*WHAT YOU NEED TO DO:* Format the text lines from all of the records below as a Markdown table with a column named Row for the row number and a column named Text for the line, leaving out blank lines. Leave the pictures out of the table.
==== DATA FOR PROCESSING
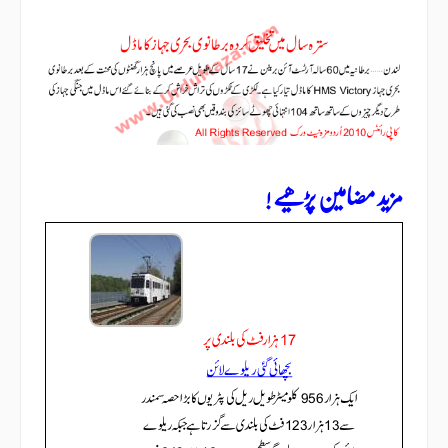
مزید مضامین پڑھیے !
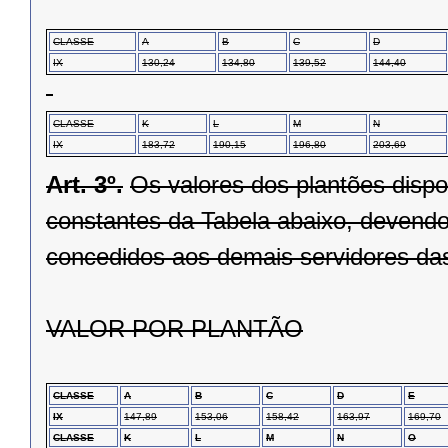
CLASSE
A
B
C
D
IX
130,24
134,80
139,52
144,40
CLASSE
K
L
M
N
IX
183,72
190,15
196,80
203,69
Art. 3º.
Os valores dos plantões dispos
constantes da Tabela abaixo, devendo
concedidos aos demais servidores da
VALOR POR PLANTÃO
CLASSE
A
B
C
D
E
IX
147,89
153,06
158,42
163,97
169,70
CLASSE
K
L
M
N
O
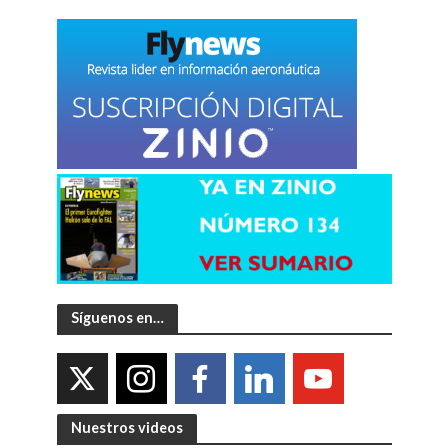
Síguenos en…
Nuestros videos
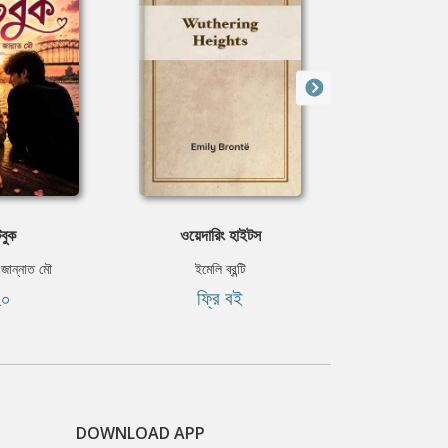
বুক
ওয়েদারিং হাইটস
কেমন তোমার
 জান্নাত মৌ
ইমেলি ব্রন্টি
ইমদাদুল 
২০
ফ্রি বই
৳৫
DOWNLOAD APP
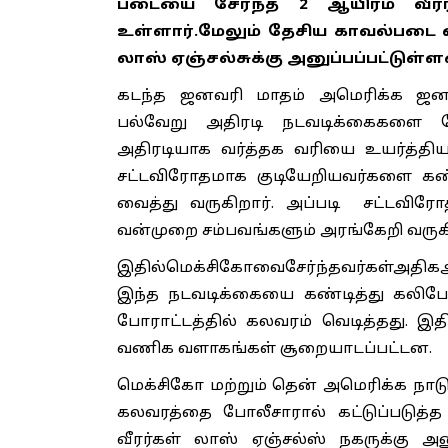
படையை சேர்ந்த 2 ஆயிரம் வீரர்
உள்ளார்.மேலும் தேசிய காவல்படை வீ
லாஸ் ஏஞ்சல்சுக்கு அனுப்பப்பட்டுள்ள
கடந்த ஜனவரி மாதம் அமெரிக்க ஜனாத
பல்வேறு அதிரடி நடவடிக்கைகளை மே
அதிரடியாக வர்த்தக வரியை உயர்த்த
சட்டவிரோதமாக குடியேறியவர்களை கண்
வைத்து வருகிறார். அப்படி சட்டவி
வன்முறை சம்பவங்களும் அரங்கேறி வரு
இதில்மெக்சிகோவைசேர்ந்தவர்கள்அதிகஅள
இந்த நடவடிக்கையை கண்டித்து கலிபோ
போராட்டத்தில் கலவரம் வெடித்தது. இ
வணிக வளாகங்கள் சூறையாடப்பட்டன.
மெக்சிகோ மற்றும் தென் அமெரிக்க நாடு
கலவரத்தை போலீசாரால் கட்டுப்படுத்
வீரர்கள் லாஸ் ஏஞ்சல்ஸ் நகருக்கு அன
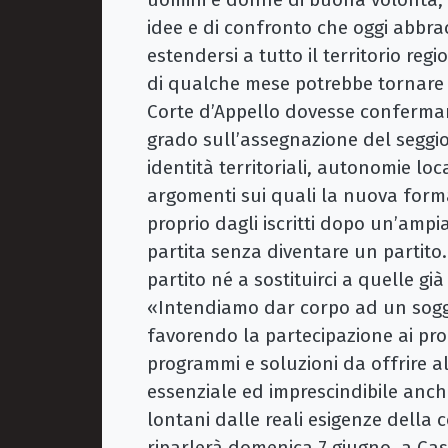
idee e di confronto che oggi abbrac
estendersi a tutto il territorio re
di qualche mese potrebbe tornare a
Corte d’Appello dovesse confermare 
grado sull’assegnazione del seggio
identità territoriali, autonomie loca
argomenti sui quali la nuova forma
proprio dagli iscritti dopo un’ampi
partita senza diventare un partit
partito né a sostituirci a quelle gi
«Intendiamo dar corpo ad un sogget
favorendo la partecipazione ai proc
programmi e soluzioni da offrire al
essenziale ed imprescindibile anche
lontani dalle reali esigenze della
riparlerà domenica 7 giugno, a Ca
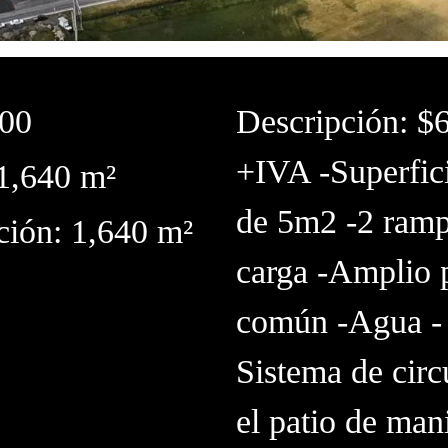
.00
Descripción: $
+IVA -Superfici
1,640 m²
de 5m2 -2 ramp
ción: 1,640 m²
carga -Amplio 
común -Agua - L
Sistema de circ
el patio de man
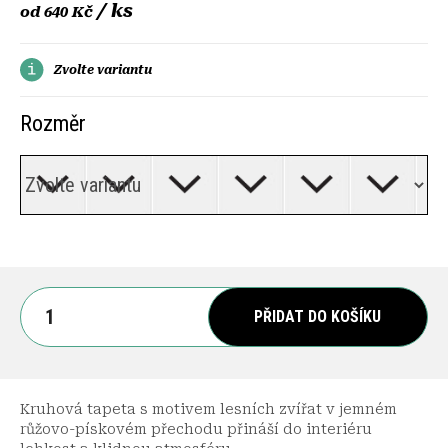
/ ks
od
640 Kč
Zvolte variantu
Rozměr
PŘIDAT DO KOŠÍKU
Kruhová tapeta s motivem lesních zvířat v jemném
růžovo-pískovém přechodu přináší do interiéru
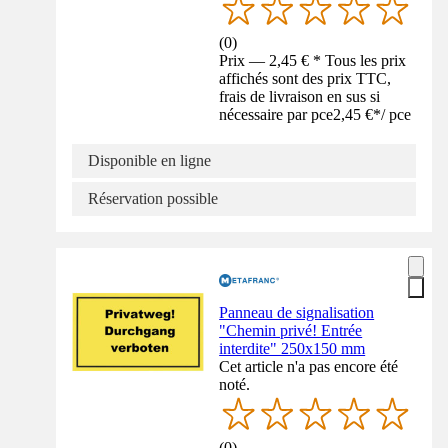
(
0
)
Prix — 2,45 € * Tous les prix
affichés sont des prix TTC,
frais de livraison en sus si
nécessaire par pce
2,45 €
*
/
pce
Disponible en ligne
Réservation possible
Panneau de signalisation
"Chemin privé! Entrée
interdite" 250x150 mm
Cet article n'a pas encore été
noté.
(
0
)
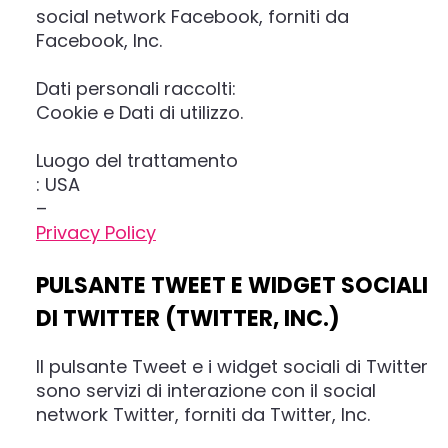
social network Facebook, forniti da
Facebook, Inc.
Dati personali raccolti:
Cookie e Dati di utilizzo.
Luogo del trattamento
: USA
–
Privacy Policy
PULSANTE TWEET E WIDGET SOCIALI
DI TWITTER (TWITTER, INC.)
Il pulsante Tweet e i widget sociali di Twitter
sono servizi di interazione con il social
network Twitter, forniti da Twitter, Inc.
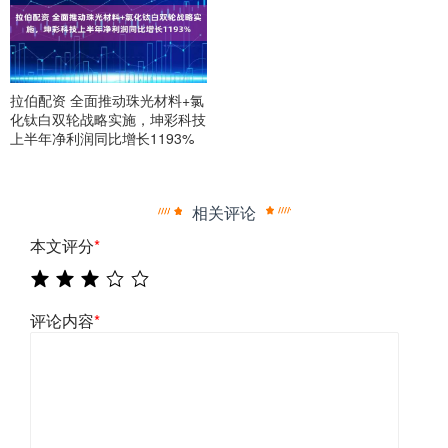
拉伯配资 全面推动珠光材料+氯
化钛白双轮战略实施，坤彩科技
上半年净利润同比增长1193%
相关评论
本文评分
*
评论内容
*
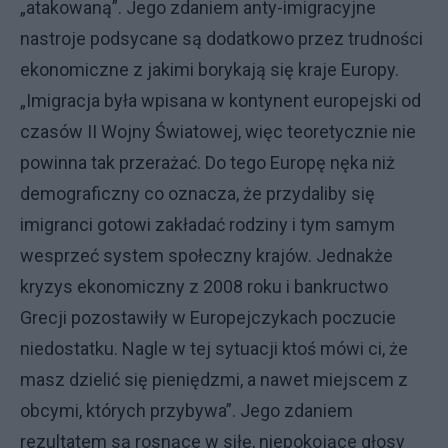
„atakowaną”. Jego zdaniem anty-imigracyjne
nastroje podsycane są dodatkowo przez trudności
ekonomiczne z jakimi borykają się kraje Europy.
„Imigracja była wpisana w kontynent europejski od
czasów II Wojny Światowej, więc teoretycznie nie
powinna tak przerażać. Do tego Europę nęka niż
demograficzny co oznacza, że przydaliby się
imigranci gotowi zakładać rodziny i tym samym
wesprzeć system społeczny krajów. Jednakże
kryzys ekonomiczny z 2008 roku i bankructwo
Grecji pozostawiły w Europejczykach poczucie
niedostatku. Nagle w tej sytuacji ktoś mówi ci, że
masz dzielić się pieniędzmi, a nawet miejscem z
obcymi, których przybywa”. Jego zdaniem
rezultatem są rosnące w siłę, niepokojące głosy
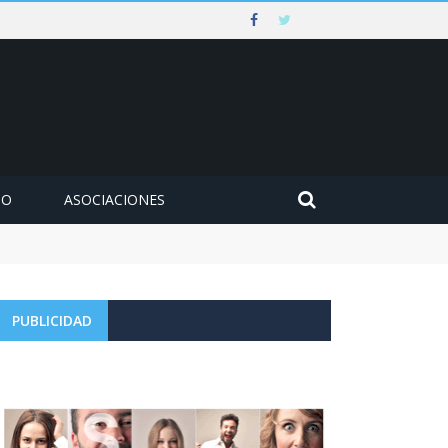
MO
ASOCIACIONES
PUBLICIDAD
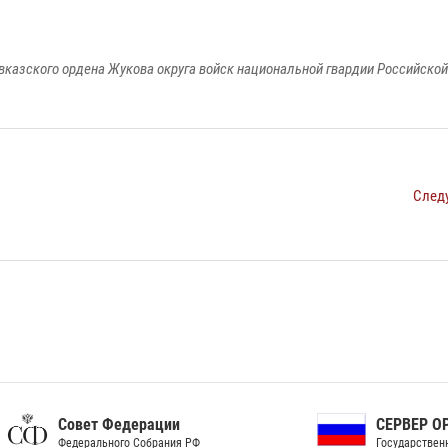
вказского ордена Жукова округа войск национальной гвардии Российско
След
ет Федерации
СЕРВЕР ОРГАНОВ
рального Собрания РФ
Государственной власти РФ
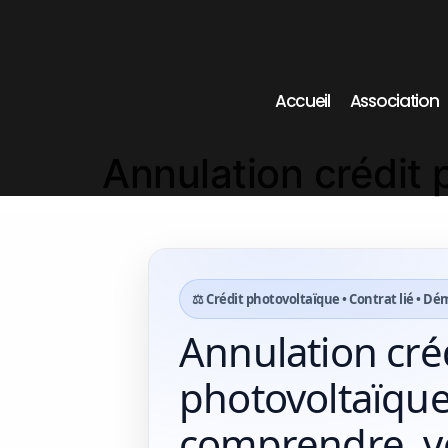
Accueil
Association
Annulation crédit 
⚖️ Crédit photovoltaïque • Contrat lié • D
Annulation cré
photovoltaïque
comprendre, vér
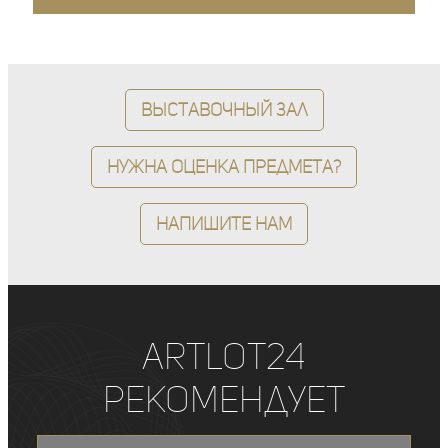
Выставочный зал
Нужна оценка предмета?
Напишите нам
ArtLot24
рекомендует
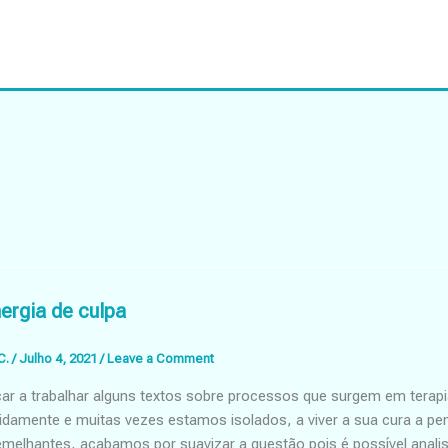
nergia de culpa
C.
/
Julho 4, 2021
/
Leave a Comment
ar a trabalhar alguns textos sobre processos que surgem em tera
idamente e muitas vezes estamos isolados, a viver a sua cura a 
melhantes, acabamos por suavizar a questão pois é possível analis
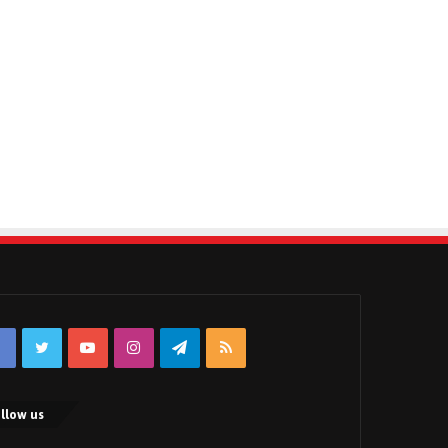
Facebook
Twitter
YouTube
Instagram
Telegram
RSS
llow us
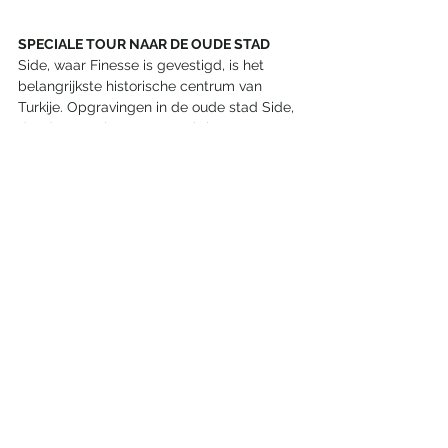
SPECIALE TOUR NAAR DE OUDE STAD
Side, waar Finesse is gevestigd, is het 
belangrijkste historische centrum van 
Turkije. Opgravingen in de oude stad Side, 
dat dateert uit 1405 voor Christus, 
begonnen in 1947 onder leiding van 
Professor Arif Müfid Mansel. Na Mansel 
leidde de eerste vrouwelijke archeoloog 
van Turkije, Prof. Dr. Jale Inan, de 
opgravingen. Sinds 2019 heeft Prof. Dr. 
Feriştah Soykal Alanyalı de leiding over de 
opgraving. Voor gasten van Finesse 
worden speciale tours naar de antieke 
stad georganiseerd. De tour begint met 
een ontbijt in de oude stad en eindigt bij 
de beroemde Tempel van Apollo.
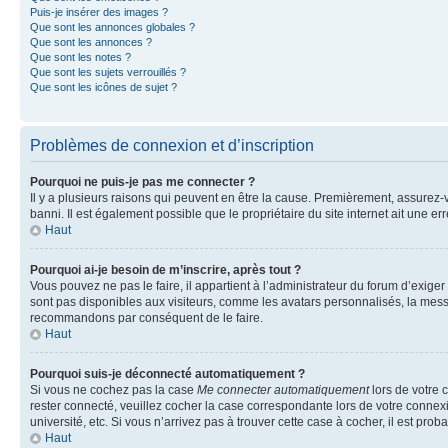
Puis-je insérer des images ?
Que sont les annonces globales ?
Que sont les annonces ?
Que sont les notes ?
Que sont les sujets verrouillés ?
Que sont les icônes de sujet ?
Problèmes de connexion et d’inscription
Pourquoi ne puis-je pas me connecter ?
Il y a plusieurs raisons qui peuvent en être la cause. Premièrement, assurez-vo
banni. Il est également possible que le propriétaire du site internet ait une err
Haut
Pourquoi ai-je besoin de m’inscrire, après tout ?
Vous pouvez ne pas le faire, il appartient à l’administrateur du forum d’exig
sont pas disponibles aux visiteurs, comme les avatars personnalisés, la messag
recommandons par conséquent de le faire.
Haut
Pourquoi suis-je déconnecté automatiquement ?
Si vous ne cochez pas la case
Me connecter automatiquement
lors de votre 
rester connecté, veuillez cocher la case correspondante lors de votre conne
université, etc. Si vous n’arrivez pas à trouver cette case à cocher, il est prob
Haut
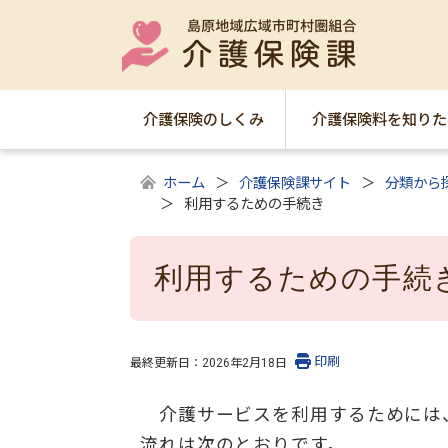
介護保険のしくみ
介護保険料を知りた
ホーム
介護保険課サイト
分類から
利用するための手続き
利用するための手続
印刷
最終更新日：
2026年2月18日
介護サービスを利用するためには、
流れは次のとおりです。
========
*EXERCISE ANSWER:*
| Row | Text |
|---|---|
| 1 | مزید مضامین پڑھیے ! |
| 2 | CLASSE |
| 3 | A |
| 4 | B |
| 5 | C |
| 6 | D |
| 7 | IX |
| 8 | 130,24 |
| 9 | 134,80 |
| 10 | 139,52 |
| 11 | 144,40 |
| 12 | CLASSE |
| 13 | K |
| 14 | L |
| 15 | M |
| 16 | N |
| 17 | IX |
| 18 | 183,72 |
| 19 | 190,15 |
| 20 | 196,80 |
| 21 | 203,69 |
| 22 | Art. 3º. |
| 23 | Os valores dos plantões dispos |
| 24 | constantes da Tabela abaixo, devendo |
| 25 | concedidos aos demais servidores da |
| 26 | VALOR POR PLANTÃO |
| 27 | CLASSE |
| 28 | A |
| 29 | B |
| 30 | C |
| 31 | D |
| 32 | E |
| 33 | IX |
| 34 | 147,89 |
| 35 | 153,06 |
| 36 | 158,42 |
| 37 | 163,97 |
| 38 | 169,70 |
| 39 | CLASSE |
| 40 | K |
| 41 | L |
| 42 | M |
| 43 | N |
| 44 | O |
| 45 | Síguenos en… |
| 46 | Nuestros videos |
| 47 | বুক |
| 48 | ওয়েদারিং হাইটস |
| 49 | কেমন তোমার |
| 50 |  জান্নাত মৌ |
| 51 | ইমেলি ব্রন্টি |
| 52 | ইমদাদুল  |
| 53 | ২০ |
| 54 | ফ্রি বই |
| 55 | ৳৫ |
| 56 | DOWNLOAD APP |
| 57 | படையை சேர்ந்த 2 ஆயிரம் வீரர் |
| 58 | உள்ளார்.மேலும் தேசிய காவல்படை வீ |
| 59 | லாஸ் ஏஞ்சல்சுக்கு அனுப்பப்பட்டுள்ள |
| 60 | கடந்த ஜனவரி மாதம் அமெரிக்க ஜனாத |
| 61 | பல்வேறு அதிரடி நடவடிக்கைகளை மே |
| 62 | அதிரடியாக வர்த்தக வரியை உயர்த்த |
| 63 | சட்டவிரோதமாக குடியேறியவர்களை கண் |
| 64 | வைத்து வருகிறார். அப்படி சட்டவி |
| 65 | வன்முறை சம்பவங்களும் அரங்கேறி வரு |
| 66 | இதில்மெக்சிகோவைசேர்ந்தவர்கள்அதிகஅள |
| 67 | இந்த நடவடிக்கையை கண்டித்து கலிபோ |
| 68 | போராட்டத்தில் கலவரம் வெடித்தது. இ |
| 69 | வணிக வளாகங்கள் சூறையாடப்பட்டன. |
| 70 | மெக்சிகோ மற்றும் தென் அமெரிக்க நாடு |
| 71 | கலவரத்தை போலீசாரால் கட்டுப்படுத் |
| 72 | வீரர்கள் லாஸ் ஏஞ்சல்ஸ் நகருக்கு அன |
| 73 | idee e di confronto che oggi abbrac |
| 74 | estendersi a tutto il territorio re |
| 75 | di qualche mese potrebbe tornare a |
| 76 | Corte d’Appello dovesse confermare  |
| 77 | grado sull’assegnazione del seggio |
| 78 | identità territoriali, autonomie loca |
| 79 | argomenti sui quali la nuova forma |
| 80 | proprio dagli iscritti dopo un’ampi |
| 81 | partita senza diventare un partit |
| 82 | partito né a sostituirci a quelle gi |
| 83 | «Intendiamo dar corpo ad un sogget |
| 84 | favorendo la partecipazione ai proc |
| 85 | programmi e soluzioni da offrire al |
| 86 | essenziale ed imprescindibile anche |
| 87 | lontani dalle reali esigenze della |
| 88 | riparlerà domenica 7 giugno, a Ca |
| 89 | .00 |
| 90 | Descripción: $ |
| 91 | +IVA -Superfici |
| 92 | 1,640 m² |
| 93 | de 5m2 -2 ramp |
| 94 | ción: 1,640 m² |
| 95 | carga -Amplio  |
| 96 | común -Agua - L |
| 97 | Sistema de circ |
| 98 | el patio de man |
| 99 | / ks |
| 100 | od |
| 101 | 640 Kč |
| 102 | Zvolte variantu |
| 103 | Rozměr |
| 104 | PŘIDAT DO KOŠÍKU |
| 105 | Kruhová tapeta s motivem lesních zvířat v jemném |
| 106 | růžovo-pískovém přechodu přináší do interiéru |
| 107 | ( |
| 108 | 0 |
| 109 | ) |
| 110 | Prix — 2,45 € * Tous les prix |
| 111 | affichés sont des prix TTC, |
| 112 | frais de livraison en sus si |
| 113 | nécessaire par pce |
| 114 | 2,45 € |
| 115 | * |
| 116 | / |
| 117 | pce |
| 118 | Disponible en ligne |
| 119 | Réservation possible |
| 120 | Panneau de signalisation |
| 121 | "Chemin privé! Entrée |
| 122 | interdite" 250x150 mm |
| 123 | Cet article n'a pas encore été |
| 124 | noté. |
| 125 | ( |
| 126 | 0 |
| 127 | ) |
| 128 | social network Facebook, forniti da |
| 129 | Facebook, Inc. |
| 130 | Dati personali raccolti: |
| 131 | Cookie e Dati di utilizzo. |
| 132 | Luogo del trattamento |
| 133 | : USA |
| 134 | – |
| 135 | Privacy Policy |
| 136 | PULSANTE TWEET E WIDGET SOCIALI |
| 137 | DI TWITTER (TWITTER, INC.) |
| 138 | Il pulsante Tweet e i widget sociali di Twitter |
| 139 | sono servizi di interazione con il social |
| 140 | network Twitter, forniti da Twitter, Inc. |
| 141 | 拉伯配资 全面推动珠光材料+氯 |
| 142 | 化钛白双轮战略实施，坤彩科技 |
| 143 | 上半年净利润同比增长1193% |
| 144 | 相关评论 |
| 145 | 本文评分 |
| 146 | * |
| 147 | 评论内容 |
| 148 | * |
| 149 | „atakowaną”. Jego zdaniem anty-imigracyjne |
| 150 | nastroje podsycane są dodatkowo przez trudności |
| 151 | ekonomiczne z jakimi borykają się kraje Europy. |
| 152 | „Imigracja była wpisana w kontynent europejski od |
| 153 | czasów II Wojny Światowej, więc teoretycznie nie |
| 154 | powinna tak przerażać. Do tego Europę nęka niż |
| 155 | demograficzny co oznacza, że przydaliby się |
| 156 | imigranci gotowi zakładać rodziny i tym samym |
| 157 | wesprzeć system społeczny krajów. Jednakże |
| 158 | kryzys ekonomiczny z 2008 roku i bankructwo |
| 159 | Grecji pozostawiły w Europejczykach poczucie |
| 160 | niedostatku. Nagle w tej sytuacji ktoś mówi ci, że |
| 161 | masz dzielić się pieniędzmi, a nawet miejscem z |
| 162 | obcymi, których przybywa”. Jego zdaniem |
| 163 | rezultatem są rosnące w siłę, niepokojące głosy |
| 164 | MO |
| 165 | ASOCIACIONES |
| 166 | PUBLICIDAD |
| 167 | вказского ордена Жукова округа войск национальной гвардии Российско |
| 168 | След |
| 169 | ет Федерации |
| 170 | СЕРВЕР ОРГАНОВ |
| 171 | рального Собрания РФ |
| 172 | Государственной власти РФ |
| 173 | Accueil |
| 174 | Association |
| 175 | Annulation crédit  |
| 176 | ⚖️ Crédit photovoltaïque • Contrat lié • D |
| 177 | Annulation cré |
| 178 | photovoltaïque |
| 179 | comprendre, vér |
| 180 | Выставочный зал |
| 181 | Нужна оценка предмета? |
| 182 | Напишите нам |
| 183 | ArtLot24 |
| 184 | рекомендует |
| 185 | nergia de culpa |
| 186 | C. |
| 187 | / |
| 188 | Julho 4, 2021 |
| 189 | / |
| 190 | Leave a Comment |
| 191 | ar a trabalhar alguns textos sobre processos que surgem em tera |
| 192 | idamente e muitas vezes estamos isolados, a viver a sua cura a  |
| 193 | melhantes, acabamos por suavizar a questão pois é possível analis |
| 194 | Facebook |
| 195 | Twitter |
| 196 | YouTube |
| 197 | Instagram |
| 198 | Telegram |
| 199 | RSS |
| 200 | llow us |
| 201 | SPECIALE TOUR NAAR DE OUDE STAD |
| 202 | Side, waar Finesse is gevestigd, is het  |
| 203 | belangrijkste historische centrum van  |
| 204 | Turkije. Opgravingen in de oude stad Side,  |
| 205 | dat dateert uit 1405 voor Christus,  |
| 206 | begonnen in 1947 onder leiding van  |
| 207 | Professor Arif Müfid Mansel. Na Mansel  |
| 208 | leidde de eerste vrouwelijke archeoloog  |
| 209 | van Turkije, Prof. Dr. Jale Inan, de  |
| 210 | opgravingen. Sinds 2019 heeft Prof. Dr.  |
| 211 | Feriştah Soykal Alanyalı de leiding over de  |
| 212 | opgraving. Voor gasten van Finesse  |
| 213 | worden speciale tours naar de antieke  |
| 214 | stad georganiseerd. De tour begint met  |
| 215 | een ontbijt in de oude stad en eindigt bij  |
| 216 | de beroemde Tempel van Apollo. |
| 217 | Puis-je insérer des images ? |
| 218 | Que sont les annonces globales ? |
| 219 | Que sont les annonces ? |
| 220 | Que sont les notes ? |
| 221 | Que sont les sujets verrouillés ? |
| 222 | Que sont les icônes de sujet ? |
| 223 | Problèmes de connexion et d’inscription |
| 224 | Pourquoi ne puis-je pas me connecter ? |
| 225 | Il y a plusieurs raisons qui peuvent en être la cause. Premièrement, assurez-vo |
| 226 | banni. Il est également possible que le propriétaire du site internet ait une err |
| 227 | Haut |
| 228 | Pourquoi ai-je besoin de m’inscrire, après tout ? |
| 229 | Vous pouvez ne pas le faire, il appartient à l’administrateur du forum d’exig |
| 230 | sont pas disponibles aux visiteurs, comme les avatars personnalisés, la messag |
| 231 | recommandons par conséquent de le faire. |
| 232 | Haut |
| 233 | Pourquoi suis-je déconnecté automatiquement ? |
| 234 | Si vous ne cochez pas la case |
| 235 | Me connecter automatiquement |
| 236 | lors de votre  |
| 237 | rester connecté, veuillez cocher la case correspondante lors de votre conne |
| 238 | université, etc. Si vous n’arrivez pas à trouver cette case à cocher, il est prob |
| 239 | Haut |
| 240 | 介護保険のしくみ |
| 241 | 介護保険料を知りた |
| 242 | ホーム |
| 243 | 介護保険課サイト |
| 244 | 分類から |
| 245 | 利用するための手続き |
| 246 | 利用するための手続 |
| 247 | 印刷 |
| 248 | 最終更新日： |
| 249 | 2026年2月18日 |
| 250 | 介護サービスを利用するためには、 |
| 251 | 流れは次のとおりです。 |